Правда, потом с ними случилось еще более страшное, но это был уникальный, единственный, абсолютно смертельный случай, автоматически именуемый как катастрофа.
Однако самолет летел. И этот старик, все время терпеливо, без отдыха устанавливающий режимы двигателям, а попутно поддерживающий температуру в салонах, контролирующий работу агрегатов и систем, - был в глазах молодого летчика повелителем железа, которое, будучи искалеченным, все же исправно везло их в точку спасения.

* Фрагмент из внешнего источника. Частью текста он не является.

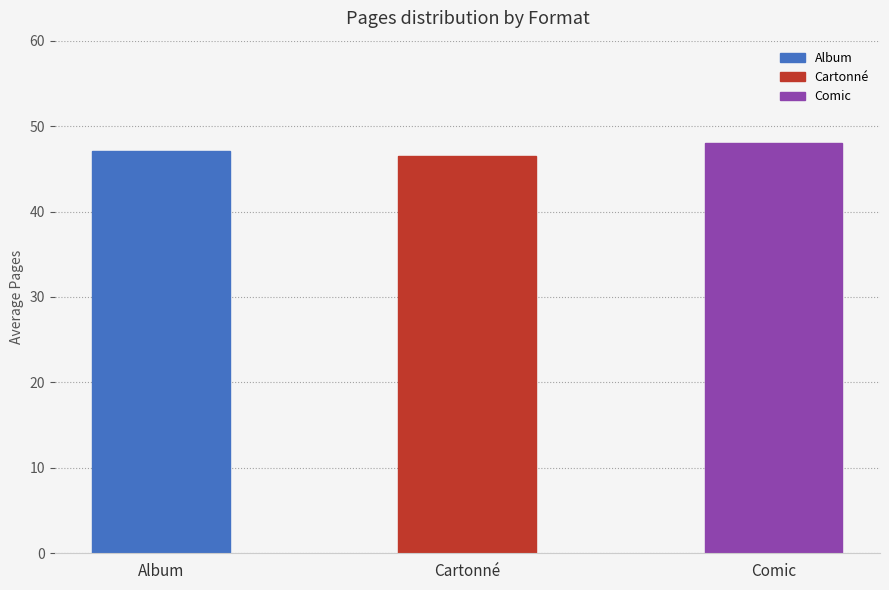

How many bars are there in total?

3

Он был благодарен энергичному и умному штурману, который сумел направить самолет в эту точку, используя совершенно нестандартные способы выдерживания курса и без подготовки умеющий определить, далеко ли горы, и не завести в них летящий на малой высоте самолет, - человеку, умеющему рассчитать время этого зигзагообразного полета по непостоянным, меняющимся параметрам и вывести машину на Байкал, а попутно еще контролирующего крены, ведущего связь и решающего в уме задачи, пока недоступные неопытному второму пилоту.

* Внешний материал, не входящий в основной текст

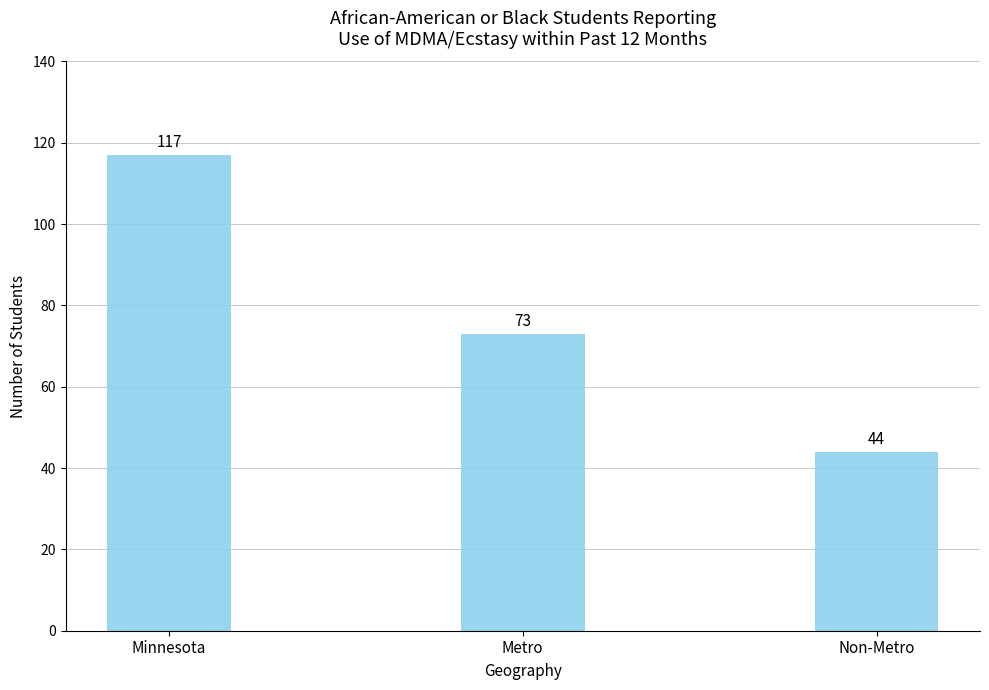

What position from the right is Minnesota?

3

Он был благодарен этим мужикам за то, что они вытащили его из пучины ужаса, подняли до своего уровня и не давали сжавшейся от страха душе снова юркнуть за спину взрослых дядь.
Он взрослел в этом бесконечном полете и не замечал этого.
Теперь пришло время сообщить пассажирам, каковы дальнейшие планы экипажа. Капитан не был уверен, что пассажиры воспримут его план приземления на байкальский лед с восторгом. Но он понимал и другое. Нельзя в опасной ситуации скрывать правду. Надо, чтобы все терпящие бедствие, находящиеся в одной лодке, знали степень опасности и приняли оптимальные меры для спасения жизни. И, самое главное, - не разрушили бы своими несогласованными действиями тот зыбкий карточный домик, который может спасти всех. Климов складывал этот домик, карта к карте, тщательно и осторожно, почти не дыша. Теперь пришло время раскрыть карты.
- Открой дверь, - обернувшись назад, скомандовал Климов. Надо проверить, хорошо ли слышно меня в салонах.
Петр Степанович открыл дверь. За дверью, натянутая как струна, стояла Ольга Ивановна с бутылками минералки в руках.
- Давай, заходи, ты как раз нужна, - сказал Климов, держа в руках микрофон. Он глубоко вздохнул и нажал кнопку:
- Уважаемые пассажиры! Прослушайте, пожалуйста, информацию, которая... - он на секунду запнулся, - от которой будет зависеть ваша жизнь.
"Да... явно не Левитан. Ну, да и черт с ним. Так... теперь о главном..."
Он тянул паузу, понимая, что сейчас салон, мягко говоря, неадекватно отреагирует.
- Как я уже сообщал, у нас возникла проблема с управляемостью самолетом. Она такова, что лететь мы можем, а попасть на аэродром - нет.
Он снова выдержал паузу. Надо говорить весомее.
- Вторая проблема: у нас не выпускаются шасси.
Из салона через открытую дверь в кабину донесся сначала приглушенный говор, потом голоса слились в непрерывный гул.
Ольга Ивановна побледнела и присела на стульчик за спиной капитана, прижимая к груди бутылки.
Климов, перемежая паузами короткие рубленые фразы, четко и ясно объяснил пассажирам суть посадки на лед Байкала.